§ **What is asked**: Copy each of the following items line for line, with every number and character unchanged.

***** Data records

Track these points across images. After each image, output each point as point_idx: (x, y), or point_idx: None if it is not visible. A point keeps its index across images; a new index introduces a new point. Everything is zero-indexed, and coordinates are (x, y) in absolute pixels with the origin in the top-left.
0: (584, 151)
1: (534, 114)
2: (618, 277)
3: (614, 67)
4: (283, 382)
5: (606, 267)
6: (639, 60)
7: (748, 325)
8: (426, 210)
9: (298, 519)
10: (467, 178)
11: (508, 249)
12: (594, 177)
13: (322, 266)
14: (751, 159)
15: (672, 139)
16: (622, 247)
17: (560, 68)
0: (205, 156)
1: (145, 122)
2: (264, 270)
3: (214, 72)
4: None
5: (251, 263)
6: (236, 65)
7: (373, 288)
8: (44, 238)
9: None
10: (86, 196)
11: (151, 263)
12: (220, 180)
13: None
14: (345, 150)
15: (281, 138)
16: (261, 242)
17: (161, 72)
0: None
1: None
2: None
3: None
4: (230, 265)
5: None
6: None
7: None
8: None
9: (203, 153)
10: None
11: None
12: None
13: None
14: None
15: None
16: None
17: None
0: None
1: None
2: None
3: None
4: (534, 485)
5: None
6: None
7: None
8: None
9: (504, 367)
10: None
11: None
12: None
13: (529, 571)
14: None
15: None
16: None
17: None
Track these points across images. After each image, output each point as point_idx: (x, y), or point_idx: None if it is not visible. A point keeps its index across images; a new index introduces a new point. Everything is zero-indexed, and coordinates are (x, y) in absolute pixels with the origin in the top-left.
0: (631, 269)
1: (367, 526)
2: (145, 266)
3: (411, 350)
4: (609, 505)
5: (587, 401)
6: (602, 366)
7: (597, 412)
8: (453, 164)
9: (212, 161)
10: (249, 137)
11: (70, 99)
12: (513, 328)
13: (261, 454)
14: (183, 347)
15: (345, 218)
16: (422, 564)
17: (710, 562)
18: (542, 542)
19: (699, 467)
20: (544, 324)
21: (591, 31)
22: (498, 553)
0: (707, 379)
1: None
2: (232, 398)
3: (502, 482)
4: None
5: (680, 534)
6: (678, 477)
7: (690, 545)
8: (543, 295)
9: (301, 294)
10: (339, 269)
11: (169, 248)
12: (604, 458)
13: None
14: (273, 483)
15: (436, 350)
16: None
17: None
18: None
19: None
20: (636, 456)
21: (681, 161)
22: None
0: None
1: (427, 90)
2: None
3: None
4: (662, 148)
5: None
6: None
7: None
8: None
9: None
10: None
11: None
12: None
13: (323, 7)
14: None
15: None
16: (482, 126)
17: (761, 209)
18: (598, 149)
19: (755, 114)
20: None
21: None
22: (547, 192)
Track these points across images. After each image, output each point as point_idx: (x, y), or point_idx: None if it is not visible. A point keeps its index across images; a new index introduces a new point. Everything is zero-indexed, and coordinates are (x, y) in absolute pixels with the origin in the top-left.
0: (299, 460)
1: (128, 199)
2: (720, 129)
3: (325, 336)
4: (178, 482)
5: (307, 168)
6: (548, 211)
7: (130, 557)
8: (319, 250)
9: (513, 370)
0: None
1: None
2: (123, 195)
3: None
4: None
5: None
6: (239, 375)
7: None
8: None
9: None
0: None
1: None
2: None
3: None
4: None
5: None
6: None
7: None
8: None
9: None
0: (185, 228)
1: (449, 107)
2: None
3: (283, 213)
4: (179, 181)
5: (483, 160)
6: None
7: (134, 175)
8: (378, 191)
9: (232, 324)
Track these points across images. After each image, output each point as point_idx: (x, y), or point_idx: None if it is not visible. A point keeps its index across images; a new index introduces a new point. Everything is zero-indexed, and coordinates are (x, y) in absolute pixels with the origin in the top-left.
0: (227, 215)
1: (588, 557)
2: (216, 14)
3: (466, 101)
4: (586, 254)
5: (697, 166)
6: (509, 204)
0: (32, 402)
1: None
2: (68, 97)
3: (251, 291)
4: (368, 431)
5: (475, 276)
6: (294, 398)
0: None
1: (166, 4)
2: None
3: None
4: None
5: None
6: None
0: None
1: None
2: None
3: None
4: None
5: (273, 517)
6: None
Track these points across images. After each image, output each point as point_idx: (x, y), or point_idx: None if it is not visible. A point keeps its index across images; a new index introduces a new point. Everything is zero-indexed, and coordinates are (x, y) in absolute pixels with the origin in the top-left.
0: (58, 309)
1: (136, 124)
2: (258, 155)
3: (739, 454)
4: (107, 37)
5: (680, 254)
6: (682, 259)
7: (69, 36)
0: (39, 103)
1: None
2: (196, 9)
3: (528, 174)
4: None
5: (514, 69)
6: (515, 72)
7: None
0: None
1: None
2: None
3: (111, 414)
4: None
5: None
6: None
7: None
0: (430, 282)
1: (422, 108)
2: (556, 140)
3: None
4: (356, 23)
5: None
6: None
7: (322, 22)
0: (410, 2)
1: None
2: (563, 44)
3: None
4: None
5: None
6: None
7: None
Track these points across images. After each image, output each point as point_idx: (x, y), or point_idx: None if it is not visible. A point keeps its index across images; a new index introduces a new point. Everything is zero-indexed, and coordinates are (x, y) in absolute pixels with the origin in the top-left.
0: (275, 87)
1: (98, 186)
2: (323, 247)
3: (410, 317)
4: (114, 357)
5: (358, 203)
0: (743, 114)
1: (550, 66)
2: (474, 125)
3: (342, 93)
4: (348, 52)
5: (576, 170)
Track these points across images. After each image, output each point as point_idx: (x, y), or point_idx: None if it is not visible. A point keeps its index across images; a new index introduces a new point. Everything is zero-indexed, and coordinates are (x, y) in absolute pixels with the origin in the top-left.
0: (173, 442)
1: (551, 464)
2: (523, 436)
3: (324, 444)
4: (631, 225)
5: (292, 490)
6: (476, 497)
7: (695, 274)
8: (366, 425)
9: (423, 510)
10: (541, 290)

**********

§ **Full output**:
Track these points across images. After each image, output each point as point_idx: (x, y), or point_idx: None if it is not visible. A point keeps its index across images; a new index introduces a new point. Everything is zero-indexed, and coordinates are (x, y) in absolute pixels with the origin in the top-left.
0: (584, 151)
1: (534, 114)
2: (618, 277)
3: (614, 67)
4: (283, 382)
5: (606, 267)
6: (639, 60)
7: (748, 325)
8: (426, 210)
9: (298, 519)
10: (467, 178)
11: (508, 249)
12: (594, 177)
13: (322, 266)
14: (751, 159)
15: (672, 139)
16: (622, 247)
17: (560, 68)
0: (205, 156)
1: (145, 122)
2: (264, 270)
3: (214, 72)
4: None
5: (251, 263)
6: (236, 65)
7: (373, 288)
8: (44, 238)
9: None
10: (86, 196)
11: (151, 263)
12: (220, 180)
13: None
14: (345, 150)
15: (281, 138)
16: (261, 242)
17: (161, 72)
0: None
1: None
2: None
3: None
4: (230, 265)
5: None
6: None
7: None
8: None
9: (203, 153)
10: None
11: None
12: None
13: None
14: None
15: None
16: None
17: None
0: None
1: None
2: None
3: None
4: (534, 485)
5: None
6: None
7: None
8: None
9: (504, 367)
10: None
11: None
12: None
13: (529, 571)
14: None
15: None
16: None
17: None
Track these points across images. After each image, output each point as point_idx: (x, y), or point_idx: None if it is not visible. A point keeps its index across images; a new index introduces a new point. Everything is zero-indexed, and coordinates are (x, y) in absolute pixels with the origin in the top-left.
0: (631, 269)
1: (367, 526)
2: (145, 266)
3: (411, 350)
4: (609, 505)
5: (587, 401)
6: (602, 366)
7: (597, 412)
8: (453, 164)
9: (212, 161)
10: (249, 137)
11: (70, 99)
12: (513, 328)
13: (261, 454)
14: (183, 347)
15: (345, 218)
16: (422, 564)
17: (710, 562)
18: (542, 542)
19: (699, 467)
20: (544, 324)
21: (591, 31)
22: (498, 553)
0: (707, 379)
1: None
2: (232, 398)
3: (502, 482)
4: None
5: (680, 534)
6: (678, 477)
7: (690, 545)
8: (543, 295)
9: (301, 294)
10: (339, 269)
11: (169, 248)
12: (604, 458)
13: None
14: (273, 483)
15: (436, 350)
16: None
17: None
18: None
19: None
20: (636, 456)
21: (681, 161)
22: None
0: None
1: (427, 90)
2: None
3: None
4: (662, 148)
5: None
6: None
7: None
8: None
9: None
10: None
11: None
12: None
13: (323, 7)
14: None
15: None
16: (482, 126)
17: (761, 209)
18: (598, 149)
19: (755, 114)
20: None
21: None
22: (547, 192)
Track these points across images. After each image, output each point as point_idx: (x, y), or point_idx: None if it is not visible. A point keeps its index across images; a new index introduces a new point. Everything is zero-indexed, and coordinates are (x, y) in absolute pixels with the origin in the top-left.
0: (299, 460)
1: (128, 199)
2: (720, 129)
3: (325, 336)
4: (178, 482)
5: (307, 168)
6: (548, 211)
7: (130, 557)
8: (319, 250)
9: (513, 370)
0: None
1: None
2: (123, 195)
3: None
4: None
5: None
6: (239, 375)
7: None
8: None
9: None
0: None
1: None
2: None
3: None
4: None
5: None
6: None
7: None
8: None
9: None
0: (185, 228)
1: (449, 107)
2: None
3: (283, 213)
4: (179, 181)
5: (483, 160)
6: None
7: (134, 175)
8: (378, 191)
9: (232, 324)
Track these points across images. After each image, output each point as point_idx: (x, y), or point_idx: None if it is not visible. A point keeps its index across images; a new index introduces a new point. Everything is zero-indexed, and coordinates are (x, y) in absolute pixels with the origin in the top-left.
0: (227, 215)
1: (588, 557)
2: (216, 14)
3: (466, 101)
4: (586, 254)
5: (697, 166)
6: (509, 204)
0: (32, 402)
1: None
2: (68, 97)
3: (251, 291)
4: (368, 431)
5: (475, 276)
6: (294, 398)
0: None
1: (166, 4)
2: None
3: None
4: None
5: None
6: None
0: None
1: None
2: None
3: None
4: None
5: (273, 517)
6: None
Track these points across images. After each image, output each point as point_idx: (x, y), or point_idx: None if it is not visible. A point keeps its index across images; a new index introduces a new point. Everything is zero-indexed, and coordinates are (x, y) in absolute pixels with the origin in the top-left.
0: (58, 309)
1: (136, 124)
2: (258, 155)
3: (739, 454)
4: (107, 37)
5: (680, 254)
6: (682, 259)
7: (69, 36)
0: (39, 103)
1: None
2: (196, 9)
3: (528, 174)
4: None
5: (514, 69)
6: (515, 72)
7: None
0: None
1: None
2: None
3: (111, 414)
4: None
5: None
6: None
7: None
0: (430, 282)
1: (422, 108)
2: (556, 140)
3: None
4: (356, 23)
5: None
6: None
7: (322, 22)
0: (410, 2)
1: None
2: (563, 44)
3: None
4: None
5: None
6: None
7: None
Track these points across images. After each image, output each point as point_idx: (x, y), or point_idx: None if it is not visible. A point keeps its index across images; a new index introduces a new point. Everything is zero-indexed, and coordinates are (x, y) in absolute pixels with the origin in the top-left.
0: (275, 87)
1: (98, 186)
2: (323, 247)
3: (410, 317)
4: (114, 357)
5: (358, 203)
0: (743, 114)
1: (550, 66)
2: (474, 125)
3: (342, 93)
4: (348, 52)
5: (576, 170)
Track these points across images. After each image, output each point as point_idx: (x, y), or point_idx: None if it is not visible. A point keeps its index across images; a new index introduces a new point. Everything is zero-indexed, and coordinates are (x, y) in absolute pixels with the origin in the top-left.
0: (173, 442)
1: (551, 464)
2: (523, 436)
3: (324, 444)
4: (631, 225)
5: (292, 490)
6: (476, 497)
7: (695, 274)
8: (366, 425)
9: (423, 510)
10: (541, 290)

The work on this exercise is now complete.